Как раз в тот самый момент, когда он уже проваливался в глубокий омут
сна, до него дошло, что карлик, скорее всего, пытался дать им знать о
подмешанном в кофе снотворном, но, прежде чем успел это по-настоящему
осмыслить, уже крепко спал...
Кто-то изо всех сил тряс его, а щека горела вроде как от оплеухи.
Проклятый трактирщик!
-- Отвали! -- прорычал он с затуманенной головой, пытаясь вырваться.
Шлеп!
Это было уже слишком. Ши скатился с кровати и принялся отмахиваться,
вернее, лишь попытался это сделать, поскольку руки ему моментально скрутили
за спиной. Проморгав глаза, он увидел, что со всех сторон окружен тесным
кольцом вооруженных сарацинов. В другой такой же толпе, чуть побольше, где
некоторые обернулись, когда он выпрямился, он усмотрел сияние золотых волос
Бельфегоры, уже основательно встрепанных. Держали ее сразу двое. У одного
под глазом красовался черный фингал, а у другого слетела чалма и физиономия
носила отчетливые следы ногтей, идущие во всех мыслимых направлениях.
-- О повелитель мой! -- послышался голос трактирщика откуда-то сзади, с
лестницы. -- Разве не предупреждал я тебя, что опасны и злобны сии франки?
-- Да уж, поистине кладезь ты мудрости, -- ответил ему какой-то
начальственный голос. -- Что желаешь ты наградою за то, что махом одним
предоставил мне жемчужину из жемчужин для ложа моего и сильную руку для
битвы?
-- О повелитель, не нужно мне ничего, кроме солнечных лучей
благосклонности твоей и строго по счету оплаты! Франк этот несчастный хранит
доходы, добытые, без сомненья, грабежом правоверных, в поясе своем.
Обладатель начальственного голоса обернулся -- высокий тип с
неприятным, плоским, как тарелка, лицом.
-- Обыскать его, коли это так, -- приказал он одному из тех, что
держали Ши. Тот, видя, что от сопротивления большого толку не будет,
воздержался от каких бы то ни было действий.
-- Поистине, владыка Дардинель, -- объявил тот, который его обшаривал,
-- четырнадцать у него с половиной дирхемов.
-- Отдай их трактирщику, -- распорядился владыка Дардинель и,
повернувшись к этому достойному человеку, добавил: -- Можешь ты с
уверенностью ожидать меня завтра в шатре моем после часа второй молитвы,
когда испытаю я эту девицу франкийскую. Ежели окажется она девственницей,
как уверяешь ты, награда твоя вдесятеро будет больше; если же нет, то лишь
вдвойне.
-- Алле! -- завопил Ши. -- Не имеешь права! Она моя жена!
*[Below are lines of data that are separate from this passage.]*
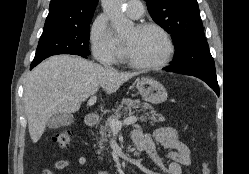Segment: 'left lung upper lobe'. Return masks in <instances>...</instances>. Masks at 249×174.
<instances>
[{
  "mask_svg": "<svg viewBox=\"0 0 249 174\" xmlns=\"http://www.w3.org/2000/svg\"><path fill=\"white\" fill-rule=\"evenodd\" d=\"M152 19L171 34L178 71L215 70L196 0H146Z\"/></svg>",
  "mask_w": 249,
  "mask_h": 174,
  "instance_id": "1",
  "label": "left lung upper lobe"
}]
</instances>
Один из тех, кто держал Ши, тут же дал ему по физиономии, в то время
как Дардинель, помрачнев, обернулся к девушке.
-- Это и в самом деле правда? Прежде чем она успела ответить,
послышался другой голос, тонкий и немного писклявый:
-- О владыка Дардинель, быть того не может! Когда видели мы не так
давно девицу сию в замке Каренском, определенно не была она ни мужней женой,
ни вдовой, но свободною девой лесной, поэзии вдохновеньем!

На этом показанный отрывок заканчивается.